+++ Available data

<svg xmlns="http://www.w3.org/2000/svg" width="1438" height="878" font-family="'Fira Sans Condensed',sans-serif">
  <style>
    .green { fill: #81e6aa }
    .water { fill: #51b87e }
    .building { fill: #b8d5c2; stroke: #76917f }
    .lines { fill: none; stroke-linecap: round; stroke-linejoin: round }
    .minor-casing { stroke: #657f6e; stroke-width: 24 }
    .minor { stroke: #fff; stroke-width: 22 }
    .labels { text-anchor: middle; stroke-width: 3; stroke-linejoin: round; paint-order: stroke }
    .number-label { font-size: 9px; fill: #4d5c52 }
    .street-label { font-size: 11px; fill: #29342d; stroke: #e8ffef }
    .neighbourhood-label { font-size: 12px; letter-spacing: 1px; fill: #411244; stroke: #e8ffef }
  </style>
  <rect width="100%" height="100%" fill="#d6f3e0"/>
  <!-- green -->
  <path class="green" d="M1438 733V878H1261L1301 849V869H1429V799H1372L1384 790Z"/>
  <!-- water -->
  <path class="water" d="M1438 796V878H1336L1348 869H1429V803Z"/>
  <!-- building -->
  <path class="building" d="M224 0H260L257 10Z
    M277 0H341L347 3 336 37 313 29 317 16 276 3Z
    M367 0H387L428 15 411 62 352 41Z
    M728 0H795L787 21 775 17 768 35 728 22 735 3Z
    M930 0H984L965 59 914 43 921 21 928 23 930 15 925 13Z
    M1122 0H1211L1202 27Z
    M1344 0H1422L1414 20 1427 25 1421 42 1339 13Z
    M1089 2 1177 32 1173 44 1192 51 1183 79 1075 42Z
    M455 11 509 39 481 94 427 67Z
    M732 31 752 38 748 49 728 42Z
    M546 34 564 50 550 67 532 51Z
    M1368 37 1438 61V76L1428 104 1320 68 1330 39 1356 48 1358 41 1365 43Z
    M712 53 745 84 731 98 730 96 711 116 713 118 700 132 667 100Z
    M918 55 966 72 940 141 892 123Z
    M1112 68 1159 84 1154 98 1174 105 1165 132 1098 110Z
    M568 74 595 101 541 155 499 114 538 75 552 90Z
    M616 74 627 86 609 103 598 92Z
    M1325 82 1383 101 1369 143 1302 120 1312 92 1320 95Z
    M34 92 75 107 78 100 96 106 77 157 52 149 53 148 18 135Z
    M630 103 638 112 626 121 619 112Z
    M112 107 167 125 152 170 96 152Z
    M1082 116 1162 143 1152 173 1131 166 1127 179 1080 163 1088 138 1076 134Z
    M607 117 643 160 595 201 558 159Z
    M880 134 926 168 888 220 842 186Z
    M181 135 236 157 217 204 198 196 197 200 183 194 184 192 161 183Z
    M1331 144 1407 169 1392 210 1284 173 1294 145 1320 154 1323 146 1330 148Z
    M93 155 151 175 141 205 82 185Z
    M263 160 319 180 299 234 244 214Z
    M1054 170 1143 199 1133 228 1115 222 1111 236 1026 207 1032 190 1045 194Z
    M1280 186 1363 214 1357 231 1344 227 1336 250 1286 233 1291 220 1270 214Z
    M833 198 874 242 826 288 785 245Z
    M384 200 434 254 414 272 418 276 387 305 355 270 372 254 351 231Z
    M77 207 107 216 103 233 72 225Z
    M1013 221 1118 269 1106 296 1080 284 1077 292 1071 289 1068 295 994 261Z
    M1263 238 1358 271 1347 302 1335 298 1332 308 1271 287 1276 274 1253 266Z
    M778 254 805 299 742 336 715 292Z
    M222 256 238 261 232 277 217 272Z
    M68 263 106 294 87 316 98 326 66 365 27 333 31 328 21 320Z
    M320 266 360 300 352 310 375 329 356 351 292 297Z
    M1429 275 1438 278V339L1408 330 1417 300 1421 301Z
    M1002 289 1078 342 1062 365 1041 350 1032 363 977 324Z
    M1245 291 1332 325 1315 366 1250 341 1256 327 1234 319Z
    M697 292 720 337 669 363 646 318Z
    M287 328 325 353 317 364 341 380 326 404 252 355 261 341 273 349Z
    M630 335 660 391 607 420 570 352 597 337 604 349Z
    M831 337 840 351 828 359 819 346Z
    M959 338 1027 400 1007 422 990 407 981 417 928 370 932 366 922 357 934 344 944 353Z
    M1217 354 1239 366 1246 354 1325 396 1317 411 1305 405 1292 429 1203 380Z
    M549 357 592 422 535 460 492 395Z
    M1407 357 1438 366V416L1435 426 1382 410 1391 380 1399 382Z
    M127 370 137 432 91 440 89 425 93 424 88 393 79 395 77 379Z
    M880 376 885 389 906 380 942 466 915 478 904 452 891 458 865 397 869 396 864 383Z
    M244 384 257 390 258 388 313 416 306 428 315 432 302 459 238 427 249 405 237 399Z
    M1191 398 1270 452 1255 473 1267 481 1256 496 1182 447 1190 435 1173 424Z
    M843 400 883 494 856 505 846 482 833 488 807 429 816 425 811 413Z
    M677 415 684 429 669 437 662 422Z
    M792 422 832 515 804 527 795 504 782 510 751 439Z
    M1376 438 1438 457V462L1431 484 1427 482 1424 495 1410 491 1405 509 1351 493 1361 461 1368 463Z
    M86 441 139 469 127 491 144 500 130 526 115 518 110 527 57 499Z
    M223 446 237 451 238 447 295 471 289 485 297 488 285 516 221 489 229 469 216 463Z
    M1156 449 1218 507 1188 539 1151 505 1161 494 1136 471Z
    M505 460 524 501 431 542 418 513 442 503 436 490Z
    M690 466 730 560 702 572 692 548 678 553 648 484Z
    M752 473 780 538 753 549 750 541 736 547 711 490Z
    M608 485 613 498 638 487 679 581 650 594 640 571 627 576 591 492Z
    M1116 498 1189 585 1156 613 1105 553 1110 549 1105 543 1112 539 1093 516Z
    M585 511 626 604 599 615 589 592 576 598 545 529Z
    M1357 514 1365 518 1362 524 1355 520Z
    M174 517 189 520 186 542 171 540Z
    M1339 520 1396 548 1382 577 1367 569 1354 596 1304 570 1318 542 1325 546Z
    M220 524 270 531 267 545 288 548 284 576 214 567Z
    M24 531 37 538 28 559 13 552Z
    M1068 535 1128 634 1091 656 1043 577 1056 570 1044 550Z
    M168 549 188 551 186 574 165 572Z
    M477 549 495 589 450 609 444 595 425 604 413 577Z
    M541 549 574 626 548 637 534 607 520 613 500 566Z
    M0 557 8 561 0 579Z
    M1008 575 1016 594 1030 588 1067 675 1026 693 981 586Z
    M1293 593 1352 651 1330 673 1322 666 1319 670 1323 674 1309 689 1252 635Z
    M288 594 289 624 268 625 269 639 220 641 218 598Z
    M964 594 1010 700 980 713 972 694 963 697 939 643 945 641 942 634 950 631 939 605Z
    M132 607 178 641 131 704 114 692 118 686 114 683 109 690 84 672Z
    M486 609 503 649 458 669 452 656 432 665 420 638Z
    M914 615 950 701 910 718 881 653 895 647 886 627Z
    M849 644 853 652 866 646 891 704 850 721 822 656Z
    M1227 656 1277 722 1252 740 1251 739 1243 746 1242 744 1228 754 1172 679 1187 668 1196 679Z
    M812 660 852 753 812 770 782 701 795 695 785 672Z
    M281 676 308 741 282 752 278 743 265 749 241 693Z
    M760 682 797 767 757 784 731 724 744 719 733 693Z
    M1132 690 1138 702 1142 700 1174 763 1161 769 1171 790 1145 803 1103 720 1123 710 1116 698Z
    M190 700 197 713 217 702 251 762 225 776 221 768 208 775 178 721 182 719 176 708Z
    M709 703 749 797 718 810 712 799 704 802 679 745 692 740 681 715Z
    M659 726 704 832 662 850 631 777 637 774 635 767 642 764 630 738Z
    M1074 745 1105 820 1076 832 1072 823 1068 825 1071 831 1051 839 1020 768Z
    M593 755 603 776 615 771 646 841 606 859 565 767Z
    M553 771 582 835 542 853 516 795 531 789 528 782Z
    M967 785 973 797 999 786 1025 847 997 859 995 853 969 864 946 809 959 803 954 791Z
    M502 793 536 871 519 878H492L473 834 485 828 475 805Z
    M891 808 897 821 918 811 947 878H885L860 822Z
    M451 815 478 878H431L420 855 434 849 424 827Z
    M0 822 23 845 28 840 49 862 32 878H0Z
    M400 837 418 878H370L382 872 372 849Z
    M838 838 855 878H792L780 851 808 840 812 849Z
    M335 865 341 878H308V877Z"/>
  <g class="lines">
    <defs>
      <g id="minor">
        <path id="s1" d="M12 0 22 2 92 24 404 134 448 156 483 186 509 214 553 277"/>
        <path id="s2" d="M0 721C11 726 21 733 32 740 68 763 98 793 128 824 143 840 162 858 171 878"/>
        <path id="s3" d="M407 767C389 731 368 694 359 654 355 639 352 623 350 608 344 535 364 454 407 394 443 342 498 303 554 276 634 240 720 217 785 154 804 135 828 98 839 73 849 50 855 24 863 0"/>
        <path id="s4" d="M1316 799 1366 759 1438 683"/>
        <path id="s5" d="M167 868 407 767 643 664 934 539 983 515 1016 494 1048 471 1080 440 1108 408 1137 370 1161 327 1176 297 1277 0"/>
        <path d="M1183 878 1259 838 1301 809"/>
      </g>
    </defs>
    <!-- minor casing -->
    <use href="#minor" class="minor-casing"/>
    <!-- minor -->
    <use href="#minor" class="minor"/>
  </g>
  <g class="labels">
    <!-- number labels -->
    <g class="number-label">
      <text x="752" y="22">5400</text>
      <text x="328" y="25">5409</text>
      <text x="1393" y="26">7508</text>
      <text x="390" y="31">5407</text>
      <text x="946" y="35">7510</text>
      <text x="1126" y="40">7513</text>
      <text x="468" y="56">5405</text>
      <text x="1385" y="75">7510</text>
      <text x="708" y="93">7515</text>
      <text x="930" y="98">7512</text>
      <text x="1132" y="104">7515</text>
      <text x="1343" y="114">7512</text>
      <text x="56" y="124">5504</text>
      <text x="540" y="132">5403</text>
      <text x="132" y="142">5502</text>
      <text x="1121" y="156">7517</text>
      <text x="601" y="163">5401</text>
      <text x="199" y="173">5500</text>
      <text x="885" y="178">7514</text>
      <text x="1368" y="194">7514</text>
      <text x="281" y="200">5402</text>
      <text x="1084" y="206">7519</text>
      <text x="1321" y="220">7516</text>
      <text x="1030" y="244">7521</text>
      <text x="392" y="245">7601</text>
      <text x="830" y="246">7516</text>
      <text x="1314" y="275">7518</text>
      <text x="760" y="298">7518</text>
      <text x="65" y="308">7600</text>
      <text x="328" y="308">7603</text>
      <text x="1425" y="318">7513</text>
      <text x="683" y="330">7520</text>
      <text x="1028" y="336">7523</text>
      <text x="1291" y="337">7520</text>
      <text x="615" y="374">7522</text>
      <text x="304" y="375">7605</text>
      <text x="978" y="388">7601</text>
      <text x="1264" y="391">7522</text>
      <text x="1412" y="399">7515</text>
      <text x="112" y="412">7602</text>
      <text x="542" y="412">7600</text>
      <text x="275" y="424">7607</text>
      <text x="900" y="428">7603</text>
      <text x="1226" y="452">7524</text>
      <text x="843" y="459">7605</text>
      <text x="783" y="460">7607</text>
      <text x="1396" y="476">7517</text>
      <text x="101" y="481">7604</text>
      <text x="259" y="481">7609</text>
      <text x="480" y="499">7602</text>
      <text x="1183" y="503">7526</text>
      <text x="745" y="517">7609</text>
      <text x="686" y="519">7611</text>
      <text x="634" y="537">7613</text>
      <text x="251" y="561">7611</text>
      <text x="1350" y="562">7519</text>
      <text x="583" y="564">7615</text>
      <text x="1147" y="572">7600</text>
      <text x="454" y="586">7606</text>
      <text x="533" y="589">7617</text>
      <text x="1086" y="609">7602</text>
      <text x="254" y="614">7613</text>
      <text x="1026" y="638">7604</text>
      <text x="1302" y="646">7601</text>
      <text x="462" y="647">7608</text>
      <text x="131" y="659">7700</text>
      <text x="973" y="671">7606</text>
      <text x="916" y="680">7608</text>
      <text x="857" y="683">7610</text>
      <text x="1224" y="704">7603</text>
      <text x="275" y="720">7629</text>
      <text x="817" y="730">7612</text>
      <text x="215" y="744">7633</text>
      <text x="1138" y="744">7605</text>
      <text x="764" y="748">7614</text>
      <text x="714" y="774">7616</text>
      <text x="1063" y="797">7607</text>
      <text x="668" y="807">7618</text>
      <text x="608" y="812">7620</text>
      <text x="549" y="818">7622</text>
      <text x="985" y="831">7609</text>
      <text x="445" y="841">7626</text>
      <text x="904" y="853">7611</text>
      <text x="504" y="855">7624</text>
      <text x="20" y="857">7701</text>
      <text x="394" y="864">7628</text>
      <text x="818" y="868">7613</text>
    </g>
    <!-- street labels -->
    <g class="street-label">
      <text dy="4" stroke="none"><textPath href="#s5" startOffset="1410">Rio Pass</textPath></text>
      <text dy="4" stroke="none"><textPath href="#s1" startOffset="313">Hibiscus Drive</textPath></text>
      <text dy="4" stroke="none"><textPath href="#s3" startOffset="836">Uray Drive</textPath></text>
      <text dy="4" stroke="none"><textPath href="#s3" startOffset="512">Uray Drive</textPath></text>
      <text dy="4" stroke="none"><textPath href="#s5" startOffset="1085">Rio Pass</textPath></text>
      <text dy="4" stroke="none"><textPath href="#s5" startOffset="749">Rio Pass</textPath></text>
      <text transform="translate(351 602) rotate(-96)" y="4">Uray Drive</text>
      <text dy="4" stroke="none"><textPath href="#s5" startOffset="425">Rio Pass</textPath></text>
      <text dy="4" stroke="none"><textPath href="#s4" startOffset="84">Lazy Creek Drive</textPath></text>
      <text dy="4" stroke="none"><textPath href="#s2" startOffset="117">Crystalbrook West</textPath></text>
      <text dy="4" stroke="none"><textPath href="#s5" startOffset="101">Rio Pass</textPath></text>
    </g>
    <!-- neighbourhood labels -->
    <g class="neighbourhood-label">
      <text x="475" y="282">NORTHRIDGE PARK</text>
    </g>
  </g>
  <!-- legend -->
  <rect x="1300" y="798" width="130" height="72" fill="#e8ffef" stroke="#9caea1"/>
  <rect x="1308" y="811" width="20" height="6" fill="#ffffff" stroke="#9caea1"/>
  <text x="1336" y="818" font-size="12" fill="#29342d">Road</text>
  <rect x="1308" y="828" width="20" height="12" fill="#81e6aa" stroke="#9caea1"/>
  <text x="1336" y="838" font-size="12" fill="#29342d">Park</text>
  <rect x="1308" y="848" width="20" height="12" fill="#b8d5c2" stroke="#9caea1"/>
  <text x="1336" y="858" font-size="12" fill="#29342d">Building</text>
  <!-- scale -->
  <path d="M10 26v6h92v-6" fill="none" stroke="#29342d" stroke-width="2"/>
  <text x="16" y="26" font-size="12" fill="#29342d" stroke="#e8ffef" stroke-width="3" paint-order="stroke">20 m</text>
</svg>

++++++

§ **Exercise details**
Each line in the data that holds the string "lines" must be returned.

§ **Answer area**
    .lines { fill: none; stroke-linecap: round; stroke-linejoin: round }
  <g class="lines">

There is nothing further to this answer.